| Provided entries |
---+---
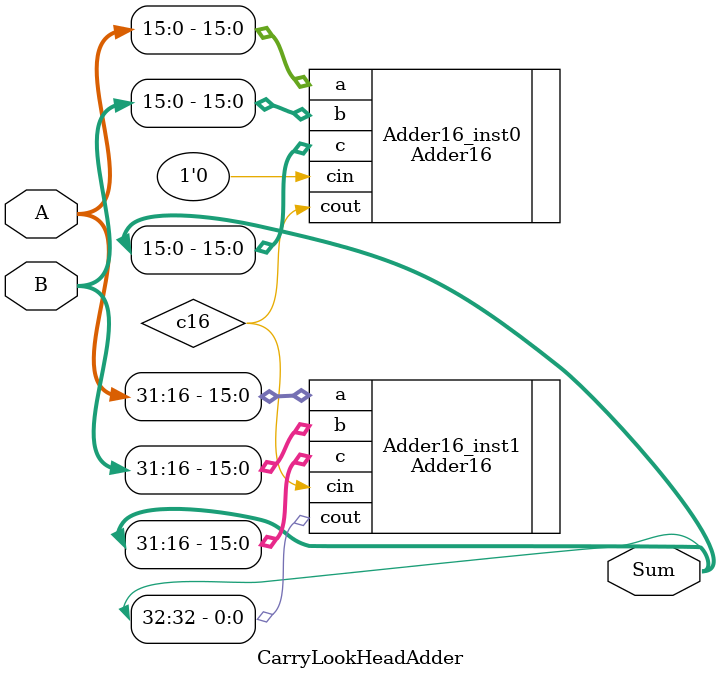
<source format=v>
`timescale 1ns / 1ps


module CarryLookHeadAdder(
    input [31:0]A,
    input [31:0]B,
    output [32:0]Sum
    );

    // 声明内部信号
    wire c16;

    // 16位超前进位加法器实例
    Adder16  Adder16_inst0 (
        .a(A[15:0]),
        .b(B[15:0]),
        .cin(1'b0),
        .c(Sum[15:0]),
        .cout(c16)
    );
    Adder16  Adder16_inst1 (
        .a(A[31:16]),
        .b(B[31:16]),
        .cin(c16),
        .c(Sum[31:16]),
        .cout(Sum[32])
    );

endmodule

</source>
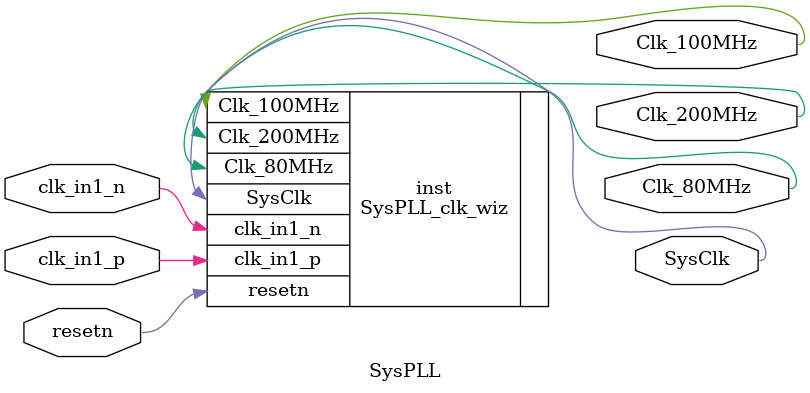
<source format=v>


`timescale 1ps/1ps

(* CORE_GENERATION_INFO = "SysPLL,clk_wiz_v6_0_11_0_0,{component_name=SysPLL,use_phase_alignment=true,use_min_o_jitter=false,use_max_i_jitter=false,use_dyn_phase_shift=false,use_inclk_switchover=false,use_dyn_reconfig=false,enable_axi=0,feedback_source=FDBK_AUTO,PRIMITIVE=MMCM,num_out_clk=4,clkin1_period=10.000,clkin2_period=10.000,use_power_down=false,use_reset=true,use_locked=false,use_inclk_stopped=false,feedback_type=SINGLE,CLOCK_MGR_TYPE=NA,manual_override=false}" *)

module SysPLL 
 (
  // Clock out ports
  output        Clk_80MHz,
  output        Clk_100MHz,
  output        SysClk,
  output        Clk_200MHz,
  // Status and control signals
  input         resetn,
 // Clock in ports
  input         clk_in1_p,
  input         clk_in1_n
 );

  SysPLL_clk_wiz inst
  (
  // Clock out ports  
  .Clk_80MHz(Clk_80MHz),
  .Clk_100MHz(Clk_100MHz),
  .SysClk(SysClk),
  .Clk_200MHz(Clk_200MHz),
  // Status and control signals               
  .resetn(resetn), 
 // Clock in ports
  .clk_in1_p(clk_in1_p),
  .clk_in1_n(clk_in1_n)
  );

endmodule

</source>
---+---
Copy each line of the listing exactly, skipping any picture.

<source format=v>
`timescale 1ns / 1ps


module CarryLookHeadAdder(
    input [31:0]A,
    input [31:0]B,
    output [32:0]Sum
    );

    // 声明内部信号
    wire c16;

    // 16位超前进位加法器实例
    Adder16  Adder16_inst0 (
        .a(A[15:0]),
        .b(B[15:0]),
        .cin(1'b0),
        .c(Sum[15:0]),
        .cout(c16)
    );
    Adder16  Adder16_inst1 (
        .a(A[31:16]),
        .b(B[31:16]),
        .cin(c16),
        .c(Sum[31:16]),
        .cout(Sum[32])
    );

endmodule

</source>
<source format=v>


`timescale 1ps/1ps

(* CORE_GENERATION_INFO = "SysPLL,clk_wiz_v6_0_11_0_0,{component_name=SysPLL,use_phase_alignment=true,use_min_o_jitter=false,use_max_i_jitter=false,use_dyn_phase_shift=false,use_inclk_switchover=false,use_dyn_reconfig=false,enable_axi=0,feedback_source=FDBK_AUTO,PRIMITIVE=MMCM,num_out_clk=4,clkin1_period=10.000,clkin2_period=10.000,use_power_down=false,use_reset=true,use_locked=false,use_inclk_stopped=false,feedback_type=SINGLE,CLOCK_MGR_TYPE=NA,manual_override=false}" *)

module SysPLL 
 (
  // Clock out ports
  output        Clk_80MHz,
  output        Clk_100MHz,
  output        SysClk,
  output        Clk_200MHz,
  // Status and control signals
  input         resetn,
 // Clock in ports
  input         clk_in1_p,
  input         clk_in1_n
 );

  SysPLL_clk_wiz inst
  (
  // Clock out ports  
  .Clk_80MHz(Clk_80MHz),
  .Clk_100MHz(Clk_100MHz),
  .SysClk(SysClk),
  .Clk_200MHz(Clk_200MHz),
  // Status and control signals               
  .resetn(resetn), 
 // Clock in ports
  .clk_in1_p(clk_in1_p),
  .clk_in1_n(clk_in1_n)
  );

endmodule

</source>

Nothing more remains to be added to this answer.